* **Task brief**
Only the words of the entries are wanted, repeated exactly and without images.

(Difference listings)
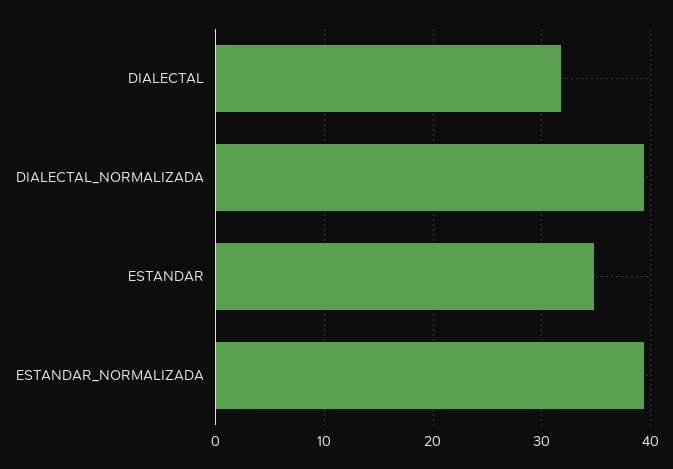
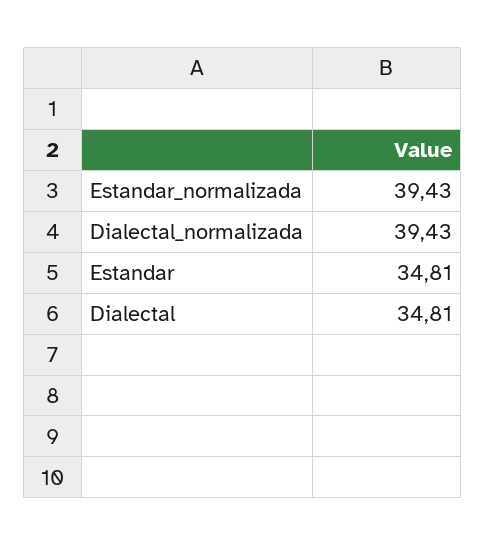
  {
-   "DIALECTAL": 32,
+   "DIALECTAL": 34.81,
    "DIALECTAL_NORMALIZADA": 39.43,
    "ESTANDAR": 34.81,
    "ESTANDAR_NORMALIZADA": 39.43
  }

* **Expected answer**
  {
-   "DIALECTAL": 32,
+   "DIALECTAL": 34.81,
    "DIALECTAL_NORMALIZADA": 39.43,
    "ESTANDAR": 34.81,
    "ESTANDAR_NORMALIZADA": 39.43
  }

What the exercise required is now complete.